MBS is also evaluating a testing method that uses a single viral target based on an open-source protocol developed in the Czech Republic, de Vos said. This assay could be run with a single control in a plate, expanding the capacity to 383 patient samples per 8-minute run.

The company is also testing out other enzymes and reagents, including a colorimetric version of the assay which could be visually read.

"Any lab that has our system can do their own validation, and because the PCR doesn't take 90 minutes but seven-and-a-half minutes, the validation doesn't take a week, but instead takes a few days," de Vos said, adding,

There are now several labs in Europe and the US validating the MBS NextGenPCR system for COVID-19 testing, de Vos said, but he declined to name them at this time. And, the firm has also been working on modifying the system to enable running real-time PCR as well.

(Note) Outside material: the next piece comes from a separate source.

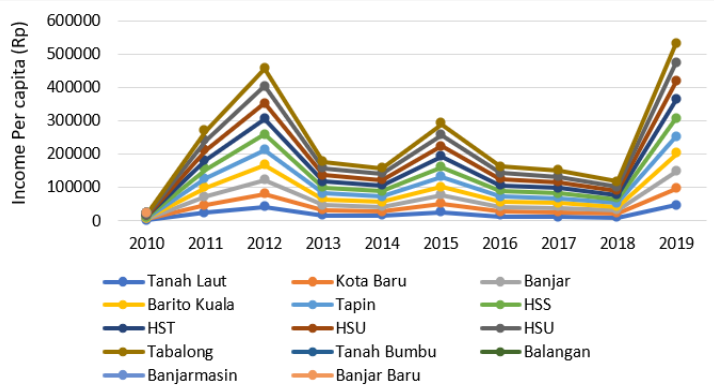
Figure 1: The Trend of Regional Income per Capita in South Kalimantan in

The firm has also had a few recent business developments. It hired Ronald Burggrave as business development director for Europe, the Middle East, and Africa, and it brought on Brian McNally as chief commercial officer in November last year. McNally is based in the US, and de Vos noted that the MBS instrument is distributed in the US by Velocidy Bio.

The firm currently counts sequencing platform developers and forensics firms among its customers, de Vos said, but he was not at liberty to name them. 

Manufacturing capacity has been a bottleneck for other companies during the COVID-19 pandemic, but de Vos doesn't think MBS will have any issues. The company has approximately 30 instruments in stock and 100 on the way in the coming two weeks, he said. It could also manufacture up to 500 more in the next six weeks, and has an ample stock of consumables.

"As soon as we saw this coming, we started making plates in double shifts," he said.